Greece's left-wing government has drawn up a 10-point plan to replace 30% of its massive bailout deal, after it easily won a confidence vote late on Tuesday, on the eve of the meeting with EU officials.
Greece will put its plan to Eurozone finance ministers in Brussels. But a swift deal is unlikely, with Greece being warned to abide by bailout terms.
The EU-IMF bailout for debt-laden Greece expires on 28 February and Athens does not want it extended.
The government says the bailout conditions - sweeping public spending cuts and job losses - have impoverished Greece.
It rejects the "troika" team - the EU, International Monetary Fund (IMF) and European Central Bank (ECB) - overseeing implementation of the 182 billion pounds bailout.
Greek Prime Minister Alexis Tsipras's government won a confidence vote on Tuesday evening, as was expected, with the backing of its coalition partner, a small right-wing party.

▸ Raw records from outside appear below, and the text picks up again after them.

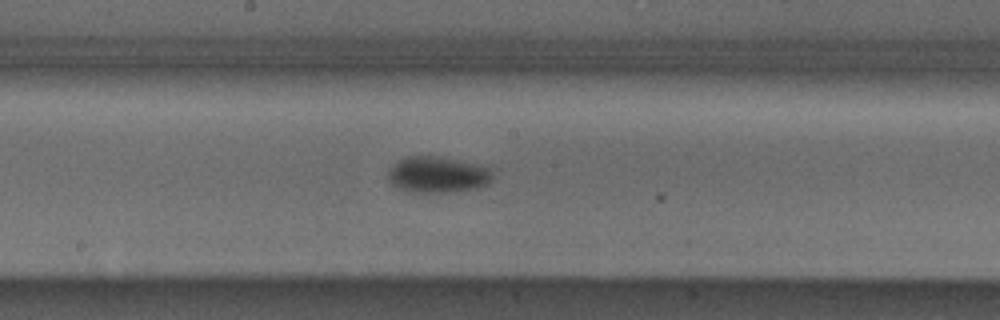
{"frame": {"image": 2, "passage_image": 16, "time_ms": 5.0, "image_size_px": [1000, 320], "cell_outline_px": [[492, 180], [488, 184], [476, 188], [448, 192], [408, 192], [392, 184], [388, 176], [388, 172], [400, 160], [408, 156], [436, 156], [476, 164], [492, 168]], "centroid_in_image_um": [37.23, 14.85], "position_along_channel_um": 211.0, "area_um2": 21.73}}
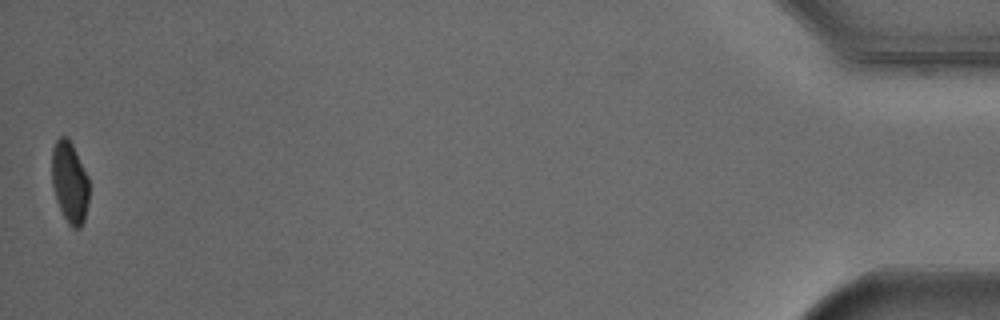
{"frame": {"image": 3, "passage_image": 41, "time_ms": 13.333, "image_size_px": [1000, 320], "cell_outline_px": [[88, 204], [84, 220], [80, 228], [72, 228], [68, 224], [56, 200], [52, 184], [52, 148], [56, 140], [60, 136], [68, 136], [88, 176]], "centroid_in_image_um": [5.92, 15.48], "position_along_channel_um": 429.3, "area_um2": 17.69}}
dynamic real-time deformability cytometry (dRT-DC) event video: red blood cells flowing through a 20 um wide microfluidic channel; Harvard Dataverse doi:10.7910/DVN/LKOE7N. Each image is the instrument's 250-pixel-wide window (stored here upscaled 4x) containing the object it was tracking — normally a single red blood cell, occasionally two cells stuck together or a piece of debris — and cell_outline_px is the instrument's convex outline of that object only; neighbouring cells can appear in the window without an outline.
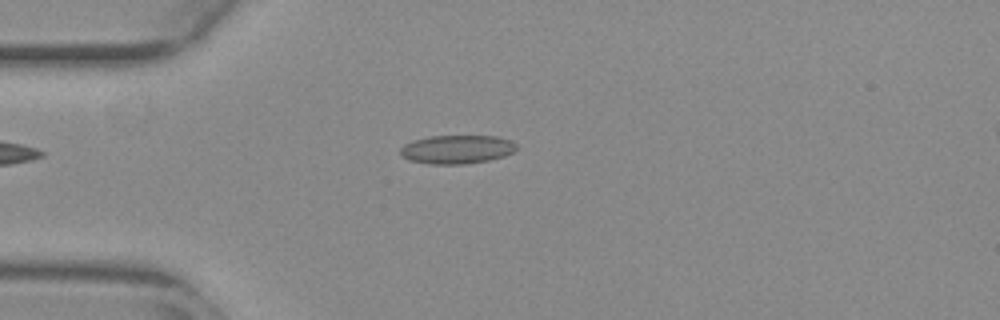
{"species": "common noctule bat (a hibernating species)", "species_latin": "Nyctalus noctula", "temperature_condition": "warm", "stored_images_in_passage": 40, "camera_frame_rate_fps": 3000, "um_per_image_px": 0.085, "animal": {"sex": "female", "body_mass_g": 29.2, "forearm_length_mm": 56.3}, "frame": {"image": 1, "passage_image": 1, "time_ms": 0.0, "image_size_px": [1000, 320], "cell_outline_px": [[516, 148], [512, 152], [504, 156], [488, 160], [464, 164], [428, 164], [408, 160], [400, 156], [400, 148], [404, 144], [412, 140], [428, 136], [496, 136], [512, 140], [516, 144]], "centroid_in_image_um": [38.79, 12.69], "position_along_channel_um": 46.2, "area_um2": 19.54}}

His government had the support of 162 deputies in the 300-seat parliament "I want to repeat today, no matter how much Schaeuble asks it, we are not going to ask to extend the bailout," Tsipras said, before the vote.
"Schaeuble is proposing irrational things, to ask for a perpetuation of the mistake," he said, referring to the 2010 bailout deal.
The new 10-point plan includes bond swaps to reduce Greece's debt mountain and a proposal to make the primary budget surplus target for this year 1.49% of GDP instead of the 3% demanded by its creditors, a Greek finance ministry source said.
The primary surplus is the surplus before interest payments are included.